Journal of Archaeology in the Low Countries 2-2 (November 2010)Lucas Meurkens: The late medieval/Early Modern reuse of prehistoric barrows as execution sites in the southern part of the Netherlands
5 The afterlife of prehistoric barrows in the medieval Low Countries

5.3 Barrows as sites marking boundaries and boundaries as execution sites

In spite of the negative connotations that prevailed from the High Middle Ages onwards, the barrows in the wastelands remained important landmarks. This is evident from the fact that they were used rationally to mark the boundaries of territories. An early reference to barrows as such boundary markers dating from around the year 780 is known from a charter describing the estates of Fulda Abbey (Germany), which refers to antiqua sepulchra. Other German sources refer to alte Gräber (ancient burials), Hünengräbern (megalithic tombs[5]) and Heidengräbern (heathen burials) in boundary charters (Sippel 1980, 139).

A comparable relationship between boundaries, (burial) mounds and gallows/execution sites has also been observed in the northern part of the Netherlands (Luning & Van der Sanden 2010). As far as the southern part of the country is concerned, in addition to the archaeological examples discussed in the present article we also know of various chronicles and other official documents revealing this relationship between burial mounds, execution sites and boundaries. There is for example a document from 1420 defining the boundaries between Vierlingsbeek and Sambeek into the Peel region. This document tells us that one boundary runs from a pit near a farm called “ten Henegot” to the mound (a barrow?), where old father Morren was hanged.[6]

A second example concerns an early 16th-century chronicle by Peter van Os (Van Lith-Droogleever Fortuijn et al. 1997). This is an exceptionally interesting passage as it may be a historical reference to the gallows of the Zevenbergen cemetery. Van Os writes that in 1365 a list was drawn up of the rights of the Duke of Brabant in the Land of Herpen (later known as Land of Ravenstein, see above). The chronicle quotes as evidence that in the early 14th century the boundary between the Land of Herpen and the village of Nistelrode was been defined under the supervision of the high sheriff of ‘s Hertogenbosch, Jan van den Plas.[7] Seven occupants of Nistelrode were selected to point out the boundary, and this they did as follows.[8] They walked from Nistelrode:

[..] to the Witte Scilbergen [mounds] and pointed to a post where Sir Jan, the aforementioned sheriff, had installed the gallows; the aforementioned seven men then walked on from the Witten Scilbergen to Dedweg [a road] and from Dedweg on to Slabroek and from there on to Hanenberg [another mound], from there to Sleekberg [yet another mound] and into the centre of Erpt.[9]
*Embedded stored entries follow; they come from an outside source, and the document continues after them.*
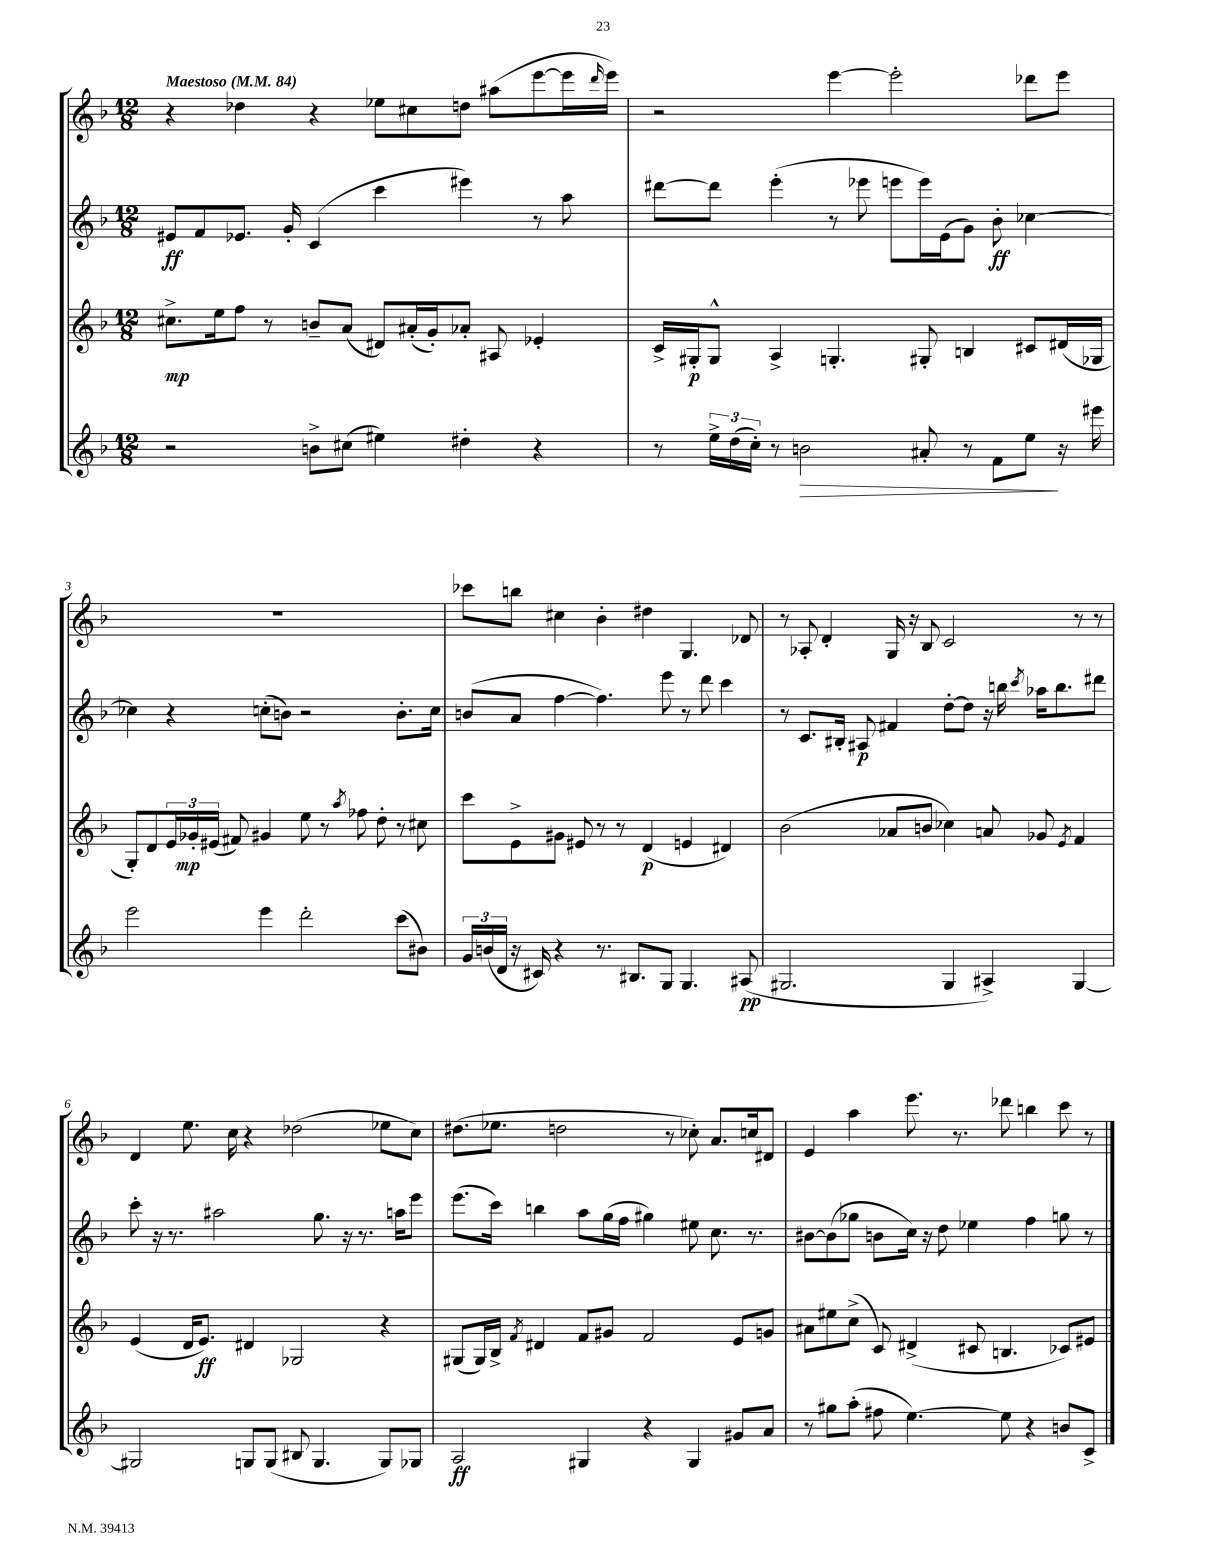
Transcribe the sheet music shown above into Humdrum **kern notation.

**kern	**kern	**kern	**kern
*staff4	*staff3	*staff2	*staff1
*clefG2	*clefG2	*clefG2	*clefG2
*k[b-]	*k[b-]	*k[b-]	*k[b-]
*M12/8	*M12/8	*M12/8	*M12/8
*MM84	*MM84	*MM84	*MM84
2r	8.cc#^\L	8e#/L	4r
.	.	8f/	.
.	16ee\k	.	.
.	8ff\J	8.e-/J	4dd-\
.	8r	.	.
.	.	16g'/	.
8b^\L	8b~/L	(4c/	4r
(8cc#\J	(8a/J	.	.
4ee#\)	8d#/L)	4ccc\	8ee-\L
.	(16a#'/L	.	8cc#\
.	16g'/J)	.	.
4dd#'\	8a-'/J	4eee#\)	8dd\J
.	8A#/	.	(8aa#\L
4r	4e-'/	8r	[8eee\
.	.	8aa\	16eee\]L
.	.	.	16qqddd/
.	.	.	16eee\JJ)
=	=	=	=
8r	16c^/LL	[8ddd#\L	2r
.	16G#'/J	.	.
24ee^\LL	8G#^^/J	8ddd#\]J	.
(24dd\	.	.	.
24cc'\JJ)	.	.	.
8r	4A^/	(4eee'\	.
2b\	.	.	.
.	4.G'/	8r	[4eee\
.	.	8eee-\	.
.	.	8eee\L	2eee'\]
8a#'/	8G#'/	16eee\L)	.
.	.	(16e\J	.
8r	4B/	8g\J)	.
8f\L	.	8b-'\	.
8ee\J	8c#/L	[4cc-\	8ddd-\L
16r	(16d#/L	.	8eee\J
16eee#\	16G-/JJ	.	.
=	=	=	=
2eee\	8G'/L)	4cc-\]	1.r
.	8d/	.	.
.	24e/L	4r	.
.	24g-'/	.	.
.	(24e#/JJ	.	.
.	8f#/)	.	.
4eee\	4g#/	(8cc'\L	.
.	.	8b\J)	.
2ddd'\	8ee\	2r	.
.	8r	.	.
.	8qaa/	.	.
.	8ff-\	.	.
.	8dd'\	.	.
(8ccc\L	8r	8.b'\L	.
8b#\J)	8cc#\	.	.
.	.	16cc\Jk	.
=	=	=	=
24g/LL	8ccc\L	(8b/L	8ccc-\L
(24b/	.	.	.
24d/JJ	.	.	.
16r	8e^\	8a/J	8bb\J
16c#/)	.	.	.
4r	8g#\J	[4ff\	4cc#\
.	8e#/	.	.
8.r	8r	4.ff\])	4b-'\
.	8r	.	.
8.B#/L	.	.	.
.	(4d/	.	4dd#\
8G/J	.	8eee\	.
4.G/	4e/	8r	4.G/
.	.	8ddd\	.
.	4d#/)	4ccc\	.
(8A#/	.	.	8d-/
=	=	=	=
2.G#/	(2b-\	8r	8r
.	.	8.c/L	8A-'/
.	.	.	4d'/
.	.	16B#'/Jk	.
.	.	8A#/	.
.	8a-/L	4f#/	16G/
.	.	.	16r
.	8b/J	.	8B-/
4G#/	4cc-\)	[8dd'\L	2c/
.	.	8dd\]J	.
4A#^/)	8a/	16r	.
.	.	16bb\	.
.	.	8qccc/	.
.	8g-/	16aa-\LK	.
.	.	8.bb\	.
.	8qe/	.	.
[4G#/	4f/	.	8r
.	.	8ddd#\J	8r
=	=	=	=
2G#/]	(4e/	8ccc'\	4d/
.	.	16r	.
.	.	8.r	.
.	16d/LK	.	8.ee\
.	8.e/J)	.	.
.	.	2aa#\	.
.	.	.	16cc\
8G/L	4d#/	.	4r
(8G/J	.	.	.
8B#/	2G-/	.	(2dd-\
4.G/	.	8.gg\	.
.	.	16r	.
.	.	8.r	.
8G/L)	4r	.	8ee-\L
.	.	16aa\LK	.
8G-/J	.	8eee\J	8cc\J)
=	=	=	=
2A/	(8G#/L	(8.eee\L	(8.dd#\L
.	16G#/L)	.	.
.	16B-^/JJ	16ccc\Jk)	8.ee-\J
.	8qf/	.	.
.	4d#/	4bb\	.
.	.	.	2dd\
4G#/	8f/L	8aa\L	.
.	8g#/J	(16gg\L	.
.	.	16ff\JJ	.
4r	2f/	4gg#\)	.
.	.	.	8r
4G#/	.	8ee#\	8cc-'\)
.	.	8.cc\	8.a/L
8g#/L	8e/L	.	.
.	.	8.r	16cc/k
8a/J	8g/J	.	8d#/J
=	=	=	=
8r	8a#\L	[8b#\L	4e/
8gg#\L	8ee#\	(8b#\]	.
(8aa'\J	(8cc^\J	8gg-\J	4aa\
8ff#\	8c/)	8b\L	.
[4.ee\)	(4d#^/	16cc\Jk)	8.eee\
.	.	16r	.
.	.	8dd\	.
.	.	.	8.r
.	8c#/	4ee-\	.
8ee\]	4.B/	.	8ddd-\
4r	.	4ff\	4bb\
8b/L	8c-/L)	8gg\	8ccc\
8c^/J	8e#/J	8r	8r
==	==	==	==
*-	*-	*-	*-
Many of the landmarks that are here referred to as boundary markers are ‘mounds’, probably artificially created elevations, so including burial mounds. We know for sure that there was an urnfield at Slabroek (Van Wijk & Jansen 2010). As noted above, the barrows near Berghem marked the boundary between the gemeint of Oss/Berghem and that of Nistelrode, but they also lay at the boundary between the Duchy of Brabant and the Land of Herpen (later Land of Ravenstein). This makes it very likely that the Zevenbergen cemetery was one of the landmarks pointed out by the seven occupants of Nistelrode. Insofar as their route can be reconstructed on the basis of surviving toponyms, the Witte Scilbergen (unfortunately the exact meaning of this toponym remains elusive) may very well relate to the Zevenbergen and Vorstengraf groups of barrows. In that case the reference to a gallows at this site, erected in the early 14th century by the high sheriff of ‘s-Hertogenbosch Jan van den Plas, could in fact relate to the gallows the remains of which were found during the excavation of the Zevenbergen cemetery.